Eskişehir Büyükşehir Belediyesi Başkanı Yılmaz Büyükerşen serzenişte bulunuyor: “Eskişehir’den Brüksel’e direkt sefer var. İstanbul’a, Ankara’ya, İzmir’e yok.”
İstanbul ve Ankara’da yaşıyorsanız hızlı tren, iyi bir seçenek. Ankara-Eskişehir arası tren adının hakkını veriyor. İstanbul güzergahında ise henüz yolun tamamı rehabilite edilmediği için sık sık düşük hızda seyrediyor.
Sabancı Vakfı Mütevelli Heyeti Başkanı Güler Sabancı ile gittiğimiz Eskişehir’de ‘Birleşmiş Milletler Kadınların İnsan Haklarının Geliştirilmesi Ortak Programı’ toplantısından sonra Yılmaz Büyükerşen’in rehberliğinde şehri geziyoruz. En etkileyici duraklarımızdan biri 80 dönüm arazideki Bilim Kültür Sanat Parkı.
Yılmaz Büyükerşen, “Türkiye’de maalesef parklar, imar artığıdır. Arsada, köşede, yamuk, yumuk kalmış alana park tabelası asarlar. İki sinekli akasya, bir bank ile iş bitmiş olur” diye anlatıyor, biz 80 dönümün çok küçük bir alanını gezerken.
Güler Sabancı ile birlikte Masal Şatosu’na giriyoruz. Bir odada Nasrettin Hoca sesli, hareketli fıkralarını anlatıyor. Bir başka odada Dede Korkut, bir diğerinde de Keloğlan, “Ben bir garip Keloğlanım” şarkısını söyleyip dans ediyor.
Güler Sabancı yakından ilgileniyor: “Çok beğendim” diyor ve ekliyor: “Çocuklar da bizim kültürümüzü öğrensin, sadece yabancı çizgi film karakterleriyle büyümesin.”
Güler'in favorisi Pepe
Güler Sabancı ile yardımcısının kızı üç yaşındaki Güler hemen hemen her seyahatimizde konumuz oluyor. Güler Sabancı, Güler’in yaptıklarını anlatıyor, ben de yeğenim Nar’ı. Üç yaşındaki Güler, “Daha önce izlemiştik ama istersen bir kez daha izleyebilirim” diye, çizgi filmin karşısına geçmeyi önermiş bir akşam önce. Favorisi Pepe’ymiş.
Pepe’yi ilk Cumhurbaşkanı Erdoğan’dan duymuştum, “Torunlarım çok seviyor” dedikten sonra ben de merakla yeğenimle birlikte izlemiştim. 5.5 yaşındaki bir kız çocuğu olarak biz artık Pepe’yi pek izlemiyoruz, başka dizilerimiz var.

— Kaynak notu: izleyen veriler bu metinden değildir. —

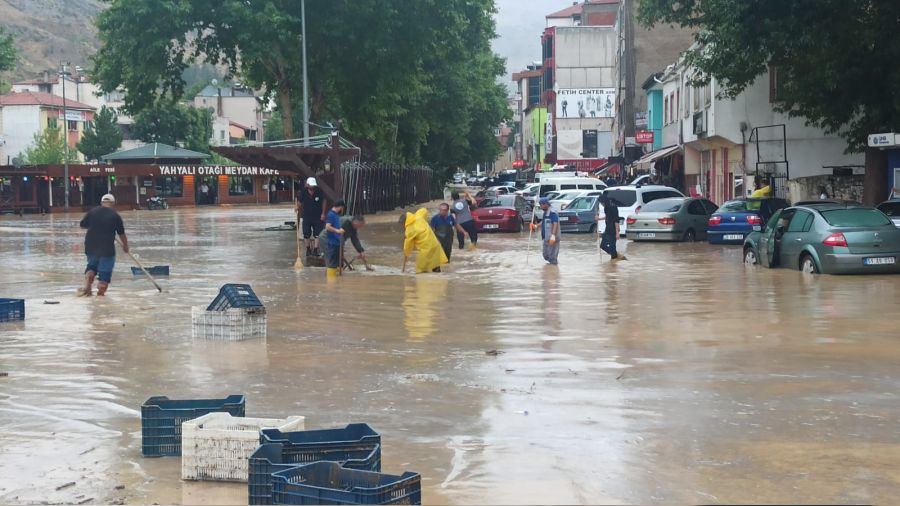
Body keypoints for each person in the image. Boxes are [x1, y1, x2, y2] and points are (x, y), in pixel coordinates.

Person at [78, 193, 128, 296]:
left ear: (101, 203)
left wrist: (95, 226)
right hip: (107, 248)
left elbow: (82, 225)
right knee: (105, 273)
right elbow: (121, 233)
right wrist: (125, 245)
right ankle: (100, 299)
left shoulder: (92, 211)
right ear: (113, 204)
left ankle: (88, 281)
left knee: (92, 266)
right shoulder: (115, 216)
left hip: (91, 246)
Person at [403, 208, 448, 273]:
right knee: (436, 267)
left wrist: (406, 252)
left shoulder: (409, 230)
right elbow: (424, 210)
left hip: (425, 250)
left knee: (420, 271)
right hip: (435, 245)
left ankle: (426, 281)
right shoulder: (418, 216)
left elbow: (408, 246)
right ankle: (439, 281)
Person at [296, 177, 327, 257]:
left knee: (318, 233)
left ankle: (316, 250)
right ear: (307, 185)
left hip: (317, 216)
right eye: (311, 185)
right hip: (306, 216)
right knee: (306, 233)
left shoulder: (319, 191)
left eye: (314, 185)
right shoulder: (303, 192)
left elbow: (324, 201)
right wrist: (297, 207)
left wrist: (323, 213)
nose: (313, 187)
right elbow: (299, 202)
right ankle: (308, 249)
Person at [532, 197, 560, 265]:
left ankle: (553, 270)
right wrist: (536, 226)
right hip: (546, 238)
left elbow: (555, 224)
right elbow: (543, 221)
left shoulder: (552, 212)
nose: (541, 207)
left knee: (552, 257)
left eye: (541, 205)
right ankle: (551, 267)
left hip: (552, 238)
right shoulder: (545, 212)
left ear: (546, 204)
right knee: (545, 255)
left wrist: (553, 236)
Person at [598, 194, 625, 261]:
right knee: (602, 246)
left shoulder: (613, 207)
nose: (601, 204)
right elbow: (607, 216)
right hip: (607, 229)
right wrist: (599, 218)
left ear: (604, 201)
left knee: (612, 247)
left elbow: (616, 220)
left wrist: (617, 233)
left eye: (602, 203)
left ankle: (614, 260)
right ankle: (617, 256)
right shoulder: (606, 207)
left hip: (613, 230)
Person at [323, 199, 347, 277]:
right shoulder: (331, 215)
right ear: (340, 207)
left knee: (335, 262)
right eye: (342, 208)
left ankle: (336, 283)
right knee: (332, 263)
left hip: (337, 242)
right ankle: (331, 282)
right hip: (332, 242)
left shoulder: (336, 215)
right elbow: (327, 227)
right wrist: (337, 231)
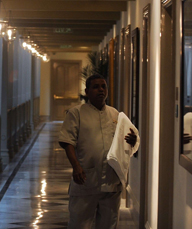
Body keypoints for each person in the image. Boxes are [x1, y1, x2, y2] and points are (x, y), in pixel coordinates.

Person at [59, 74, 137, 229]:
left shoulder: (115, 114)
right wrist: (76, 166)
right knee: (79, 224)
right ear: (87, 91)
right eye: (96, 87)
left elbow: (124, 142)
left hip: (111, 181)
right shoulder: (77, 113)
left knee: (109, 225)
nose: (101, 90)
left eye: (104, 86)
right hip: (85, 179)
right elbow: (67, 141)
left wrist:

Güler Sabancı’nın Masal Şatosu’nda pür dikkat kesilmesinin de nedeni, adaşıyla birlikte kaliteli zaman geçirme arzusundan.
Cumhurbaşkanı da olsanız, başbakan da veya ‘dünyanın en etkili, en zengin kadınlarından biri’ de olsanız, çocuk dünyası insanı çok da güzel içine alıveriyor. Çocukları konuşurken yüz hatları yumuşuyor, gözlerin içi gülmeye başlıyor.
Nabi Avcı, öğretmenin önerisini not aldı
Sabancı Vakfı’nın hamiliğinde yürütülen Birleşmiş Milletler Kadınların İnsan Haklarının Geliştirilmesi Ortak Programı’nda Mor Sertifika Programı’na katılan Gazi Kız Teknik ve Endüstri Meslek Lisesi hocalarından Zeki Yıldırım sordu:
“Sayan Bakanım Nabi Avcı, ben programdan çok faydalandım acaba toplumsal cinsiyet eşitliği seçmeli ders olabilir mi?”
Milli Eğitim Bakanı Nabi Avcı’ya sordum. “Öğretmenimizle önerisinin detayını konuşacağız. Ancak böyle bir seçmeli ders pek de etkili olmaz diye düşündüm. Biz ders kitaplarında, kadını ikinci plana atan tüm kavram ve tanımları çıkardık, eksiklerimizi de hızla gidermeye çalışıyoruz” yanıtını veriyordu.